## Given problem 1
Using the article about the Parkland shooting, decide whether each statement agrees with it: (a) fourteen people were killed at Marjory Stoneman Douglas High School; (b) the suspect in the shooting was 19 years old; (c) Congress has passed federal gun control legislation. Answer yes or no for each and quote the words that settle it.
## Given problem 2
Translate this sentence from the article about the Parkland shooting into Spanish: "It was legal for Nikolas Cruz, the 19 year old suspect in the shooting, to buy a civilian version of the military’s standard rifle."

Never Again: The Tragedy that Sparked a Movement

By: Inés Eisenhour ’19

At Marjory Stoneman Douglas High School (MSD) in Parkland, Florida, 17 people were killed and 14 people were injured with a semi automatic AR-15. It was legal for Nikolas Cruz, the 19 year old suspect in the shooting, to buy a civilian version of the military’s standard rifle. In the wake of this traumatic event, the students of  Marjory Stoneman Douglas High School have taken to the streets, the news and social media to protest the reckless manner that the state and federal legislature has attempted to shrug responsibility off of its shoulders. Since the Sandy Hook Elementary School shooting in 2012, there have been around 300 school shootings, averaging nearly one a week, according to the Huffington Post. While gun violence prevention organizations say there’s been steady progress at the state level, Congress has consistently failed to pass federal gun control legislation.

## Extracted material

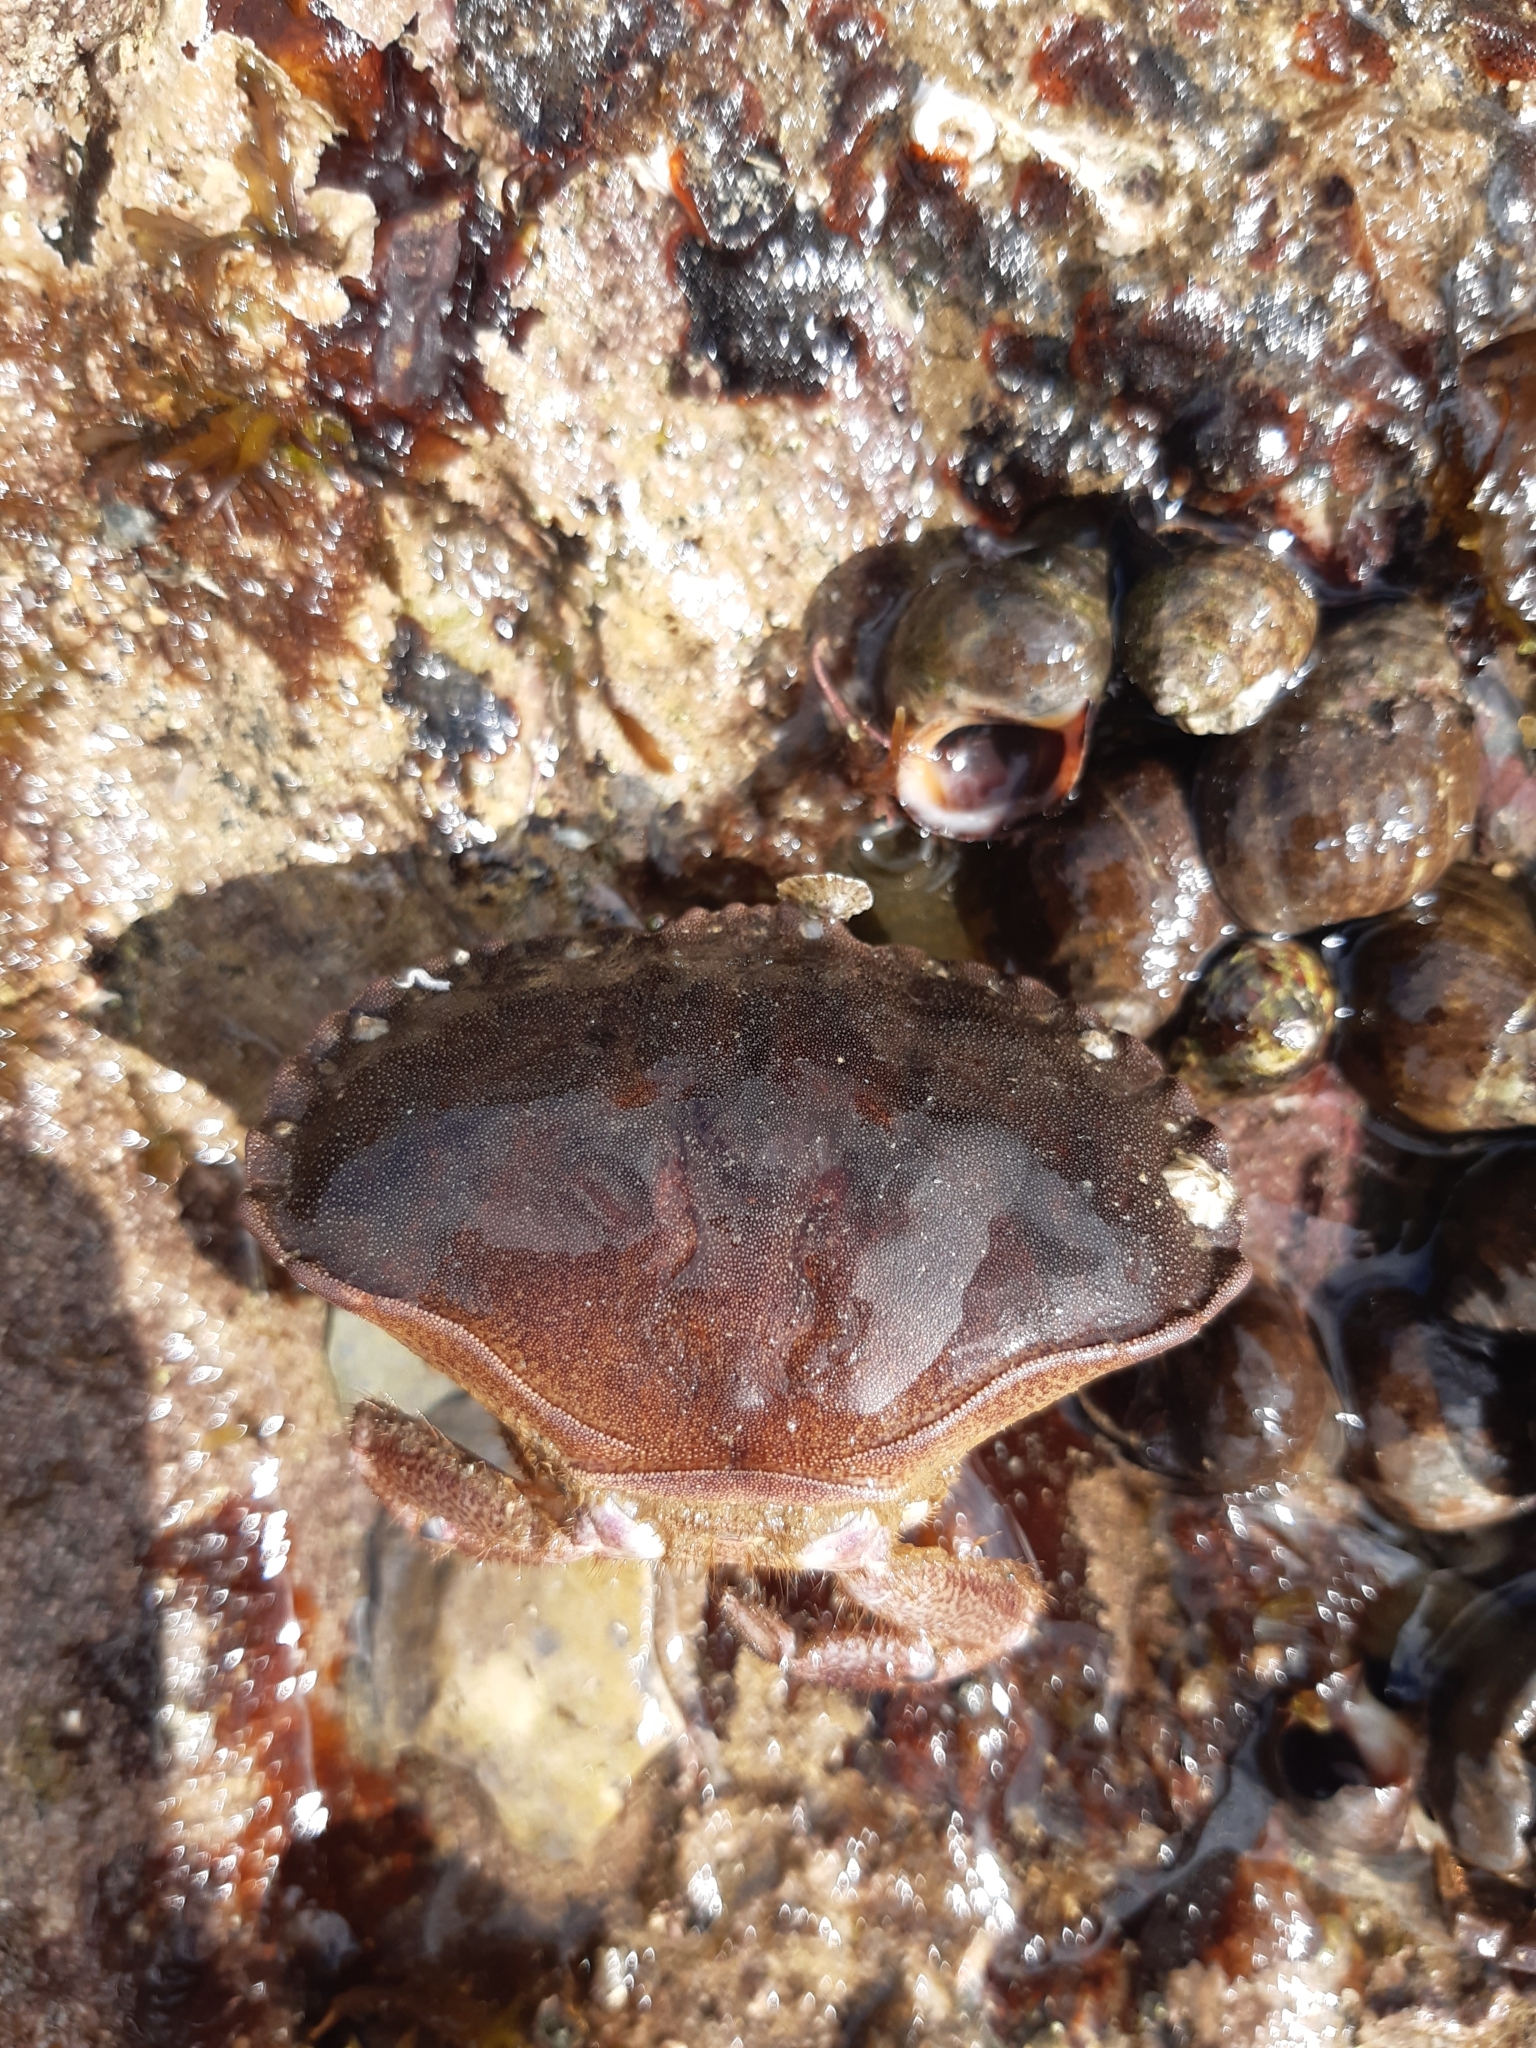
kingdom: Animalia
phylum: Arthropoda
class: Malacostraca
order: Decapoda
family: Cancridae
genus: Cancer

==

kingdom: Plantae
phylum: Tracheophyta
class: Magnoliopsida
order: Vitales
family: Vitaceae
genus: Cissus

## Worked answer 1
(a) No: "17 people were killed and 14 people were injured with a semi automatic AR-15."
(b) Yes: "the 19 year old suspect in the shooting"
(c) No: "Congress has consistently failed to pass federal gun control legislation."

## Worked answer 2
Era legal que Nikolas Cruz, el sospechoso de 19 años del tiroteo, comprara una versión civil del fusil estándar del ejército.